= Greater Kapoeta =

Eastern Equatoria State – Greater Kapoeta to the east

Districts of East Equatoria: 3: Shokodom (Budi)
4: Kapoeta

Greater Kapoeta is the name given to the eastern half of the erstwhile Eastern Equatoria State in South Sudan, at one time an administrative region with headquarters in the town of Kapoeta.
Greater Kapoeta was divided between Kapoeta County and Budi County, named after the Buya and Didinga (BU-DI) people. Kapoeta County was later split into Kapoeta North, South and East counties.

==People==

The region is home to the three pastoralist communities of Buya, Diding'a and Toposa people, who have a history of feuding and cattle raiding.
In an attempt to eliminate further conflict, a peace conference was held in September 2009 in the Lauro payam in Budi County. The meeting was organized by the Southern Sudan Peace Commission, chaired by Brigadier General Louis Lobong Lojore. Demarcation of traditional boundaries between the communities was seen as an essential step, to be undertaken by the government.
The communities also agreed to revive joint peace centres such as Miji, Ngauro, Kamulach, Kaliba, Namorunyang, Nawoyapak and Lochorkanyatom.

==Economy==

The region has poor communications. A herder in a location such as Mogos in the semi-arid Kapeota East may have to walk for three days to the nearest market in Kapoeta town to sell his cattle, with no guarantee of getting an acceptable price.
The Greater Kapoeta Cooperative Development Agency was set up in the late 2000s to assist with marketing.
In the run-up to the 2011 referendum on secession of South Sudan from Sudan, staff had difficulty due to the long distances between centers, shortages of food and water, and problems getting people to register since they were busy with the harvest.

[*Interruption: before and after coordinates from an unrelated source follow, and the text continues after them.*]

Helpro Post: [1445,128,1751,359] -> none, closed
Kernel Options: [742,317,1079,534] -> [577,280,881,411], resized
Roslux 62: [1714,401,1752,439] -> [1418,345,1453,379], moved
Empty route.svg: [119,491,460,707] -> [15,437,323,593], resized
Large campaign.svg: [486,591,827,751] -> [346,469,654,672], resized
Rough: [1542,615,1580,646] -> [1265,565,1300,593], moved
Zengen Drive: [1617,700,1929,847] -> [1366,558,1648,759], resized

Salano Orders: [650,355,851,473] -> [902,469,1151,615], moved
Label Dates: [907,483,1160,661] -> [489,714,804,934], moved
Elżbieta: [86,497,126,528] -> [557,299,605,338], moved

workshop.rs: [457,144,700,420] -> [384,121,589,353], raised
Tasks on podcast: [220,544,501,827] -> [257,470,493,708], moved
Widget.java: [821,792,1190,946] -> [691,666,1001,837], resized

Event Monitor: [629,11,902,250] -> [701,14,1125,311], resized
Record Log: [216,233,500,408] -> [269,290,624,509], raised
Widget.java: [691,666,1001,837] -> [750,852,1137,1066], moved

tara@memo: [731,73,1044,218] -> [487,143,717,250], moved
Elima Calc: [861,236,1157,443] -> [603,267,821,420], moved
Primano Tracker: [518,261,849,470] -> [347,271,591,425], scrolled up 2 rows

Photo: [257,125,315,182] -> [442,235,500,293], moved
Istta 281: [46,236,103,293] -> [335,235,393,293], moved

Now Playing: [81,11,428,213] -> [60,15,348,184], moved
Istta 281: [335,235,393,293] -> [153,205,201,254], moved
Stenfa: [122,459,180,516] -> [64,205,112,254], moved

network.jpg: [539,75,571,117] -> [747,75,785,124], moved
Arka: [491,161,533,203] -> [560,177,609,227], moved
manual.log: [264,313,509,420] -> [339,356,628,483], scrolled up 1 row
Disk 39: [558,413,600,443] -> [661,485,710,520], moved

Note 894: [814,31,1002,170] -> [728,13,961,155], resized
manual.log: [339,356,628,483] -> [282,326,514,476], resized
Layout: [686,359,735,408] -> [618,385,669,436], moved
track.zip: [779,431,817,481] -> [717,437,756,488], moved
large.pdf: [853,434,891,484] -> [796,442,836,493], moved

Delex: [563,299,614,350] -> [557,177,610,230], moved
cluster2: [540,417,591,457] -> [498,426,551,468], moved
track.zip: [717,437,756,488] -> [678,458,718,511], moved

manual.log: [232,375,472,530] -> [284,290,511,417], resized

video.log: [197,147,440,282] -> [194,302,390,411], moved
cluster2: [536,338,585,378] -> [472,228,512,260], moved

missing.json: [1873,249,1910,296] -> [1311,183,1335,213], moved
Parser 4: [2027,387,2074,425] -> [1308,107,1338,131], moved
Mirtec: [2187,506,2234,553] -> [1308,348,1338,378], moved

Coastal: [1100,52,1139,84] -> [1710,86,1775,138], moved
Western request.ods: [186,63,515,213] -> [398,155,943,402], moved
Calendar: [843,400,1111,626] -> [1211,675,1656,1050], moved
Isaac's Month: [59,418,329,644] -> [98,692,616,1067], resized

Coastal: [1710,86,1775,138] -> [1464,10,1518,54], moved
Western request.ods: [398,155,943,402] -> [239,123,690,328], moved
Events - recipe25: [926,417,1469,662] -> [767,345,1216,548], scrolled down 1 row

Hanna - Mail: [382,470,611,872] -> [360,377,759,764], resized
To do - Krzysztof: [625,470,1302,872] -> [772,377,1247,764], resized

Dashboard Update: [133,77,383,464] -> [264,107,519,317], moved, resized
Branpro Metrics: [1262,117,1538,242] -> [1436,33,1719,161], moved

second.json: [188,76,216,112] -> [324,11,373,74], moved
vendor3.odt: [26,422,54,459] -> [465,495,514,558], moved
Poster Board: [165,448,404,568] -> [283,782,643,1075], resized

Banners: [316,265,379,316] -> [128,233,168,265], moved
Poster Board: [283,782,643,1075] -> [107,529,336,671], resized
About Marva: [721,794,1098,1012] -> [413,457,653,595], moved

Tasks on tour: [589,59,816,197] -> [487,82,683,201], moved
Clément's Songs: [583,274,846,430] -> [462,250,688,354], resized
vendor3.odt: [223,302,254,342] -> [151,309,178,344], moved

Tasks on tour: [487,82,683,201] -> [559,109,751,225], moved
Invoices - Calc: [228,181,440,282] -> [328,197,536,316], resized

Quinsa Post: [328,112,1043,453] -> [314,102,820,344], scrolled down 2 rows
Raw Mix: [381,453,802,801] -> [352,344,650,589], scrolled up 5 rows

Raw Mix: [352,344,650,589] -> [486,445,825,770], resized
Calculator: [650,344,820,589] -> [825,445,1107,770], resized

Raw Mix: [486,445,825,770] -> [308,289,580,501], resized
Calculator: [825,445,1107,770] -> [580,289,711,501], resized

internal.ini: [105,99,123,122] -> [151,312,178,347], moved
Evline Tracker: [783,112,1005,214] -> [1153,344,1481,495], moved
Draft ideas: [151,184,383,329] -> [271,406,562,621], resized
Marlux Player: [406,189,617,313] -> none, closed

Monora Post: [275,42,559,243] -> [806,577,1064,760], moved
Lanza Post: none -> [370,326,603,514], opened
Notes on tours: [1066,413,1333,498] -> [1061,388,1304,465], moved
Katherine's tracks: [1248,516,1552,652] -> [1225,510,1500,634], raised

Following two years with poor rainfall, an April 2011 report by the Government of South Sudan stated that parts of Greater Kapoeta were in an acute food and livelihood crisis, with some risk of a humanitarian crisis if there was no improvement in the situation.
Insecurity in Greater Kapoeta had made it difficult for herders to access markets for essential supplies, and to sell livestock so they could acquire cereals.
Livestock were also suffering from outbreaks of disease, compounding the problem.